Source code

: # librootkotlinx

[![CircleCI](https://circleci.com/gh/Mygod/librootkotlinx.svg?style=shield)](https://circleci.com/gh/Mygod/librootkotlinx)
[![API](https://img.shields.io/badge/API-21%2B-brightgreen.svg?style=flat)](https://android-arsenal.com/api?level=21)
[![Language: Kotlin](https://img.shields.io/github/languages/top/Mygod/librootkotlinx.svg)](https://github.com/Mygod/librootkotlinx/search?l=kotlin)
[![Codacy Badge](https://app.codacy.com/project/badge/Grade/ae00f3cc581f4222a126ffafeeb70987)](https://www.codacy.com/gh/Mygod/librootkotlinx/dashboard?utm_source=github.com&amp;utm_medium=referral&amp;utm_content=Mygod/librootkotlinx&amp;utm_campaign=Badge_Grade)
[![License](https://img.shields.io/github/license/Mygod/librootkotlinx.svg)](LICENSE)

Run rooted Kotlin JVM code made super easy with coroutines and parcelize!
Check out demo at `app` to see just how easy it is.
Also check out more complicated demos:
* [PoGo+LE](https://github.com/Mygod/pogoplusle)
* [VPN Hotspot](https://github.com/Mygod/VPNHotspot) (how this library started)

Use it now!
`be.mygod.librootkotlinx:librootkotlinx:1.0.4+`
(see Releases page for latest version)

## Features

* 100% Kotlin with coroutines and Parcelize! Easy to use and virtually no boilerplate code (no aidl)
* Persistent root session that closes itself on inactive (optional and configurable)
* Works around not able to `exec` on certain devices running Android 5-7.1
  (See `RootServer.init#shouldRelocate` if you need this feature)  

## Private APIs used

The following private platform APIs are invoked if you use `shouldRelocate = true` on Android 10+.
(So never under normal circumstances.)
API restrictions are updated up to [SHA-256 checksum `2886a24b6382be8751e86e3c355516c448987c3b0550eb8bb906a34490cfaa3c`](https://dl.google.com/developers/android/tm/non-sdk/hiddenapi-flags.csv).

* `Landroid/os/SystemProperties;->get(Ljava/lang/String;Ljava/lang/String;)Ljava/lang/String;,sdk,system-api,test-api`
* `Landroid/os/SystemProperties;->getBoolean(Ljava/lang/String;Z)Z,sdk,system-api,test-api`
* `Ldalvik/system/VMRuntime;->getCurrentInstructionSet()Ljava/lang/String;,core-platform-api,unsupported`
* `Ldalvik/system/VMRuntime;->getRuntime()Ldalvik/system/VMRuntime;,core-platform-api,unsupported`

INSTRUCTIONS TO FOLLOW: Return the listing verbatim.

RESPONSE AREA:
Source code

: # librootkotlinx

[![CircleCI](https://circleci.com/gh/Mygod/librootkotlinx.svg?style=shield)](https://circleci.com/gh/Mygod/librootkotlinx)
[![API](https://img.shields.io/badge/API-21%2B-brightgreen.svg?style=flat)](https://android-arsenal.com/api?level=21)
[![Language: Kotlin](https://img.shields.io/github/languages/top/Mygod/librootkotlinx.svg)](https://github.com/Mygod/librootkotlinx/search?l=kotlin)
[![Codacy Badge](https://app.codacy.com/project/badge/Grade/ae00f3cc581f4222a126ffafeeb70987)](https://www.codacy.com/gh/Mygod/librootkotlinx/dashboard?utm_source=github.com&amp;utm_medium=referral&amp;utm_content=Mygod/librootkotlinx&amp;utm_campaign=Badge_Grade)
[![License](https://img.shields.io/github/license/Mygod/librootkotlinx.svg)](LICENSE)

Run rooted Kotlin JVM code made super easy with coroutines and parcelize!
Check out demo at `app` to see just how easy it is.
Also check out more complicated demos:
* [PoGo+LE](https://github.com/Mygod/pogoplusle)
* [VPN Hotspot](https://github.com/Mygod/VPNHotspot) (how this library started)

Use it now!
`be.mygod.librootkotlinx:librootkotlinx:1.0.4+`
(see Releases page for latest version)

## Features

* 100% Kotlin with coroutines and Parcelize! Easy to use and virtually no boilerplate code (no aidl)
* Persistent root session that closes itself on inactive (optional and configurable)
* Works around not able to `exec` on certain devices running Android 5-7.1
  (See `RootServer.init#shouldRelocate` if you need this feature)  

## Private APIs used

The following private platform APIs are invoked if you use `shouldRelocate = true` on Android 10+.
(So never under normal circumstances.)
API restrictions are updated up to [SHA-256 checksum `2886a24b6382be8751e86e3c355516c448987c3b0550eb8bb906a34490cfaa3c`](https://dl.google.com/developers/android/tm/non-sdk/hiddenapi-flags.csv).

* `Landroid/os/SystemProperties;->get(Ljava/lang/String;Ljava/lang/String;)Ljava/lang/String;,sdk,system-api,test-api`
* `Landroid/os/SystemProperties;->getBoolean(Ljava/lang/String;Z)Z,sdk,system-api,test-api`
* `Ldalvik/system/VMRuntime;->getCurrentInstructionSet()Ljava/lang/String;,core-platform-api,unsupported`
* `Ldalvik/system/VMRuntime;->getRuntime()Ldalvik/system/VMRuntime;,core-platform-api,unsupported`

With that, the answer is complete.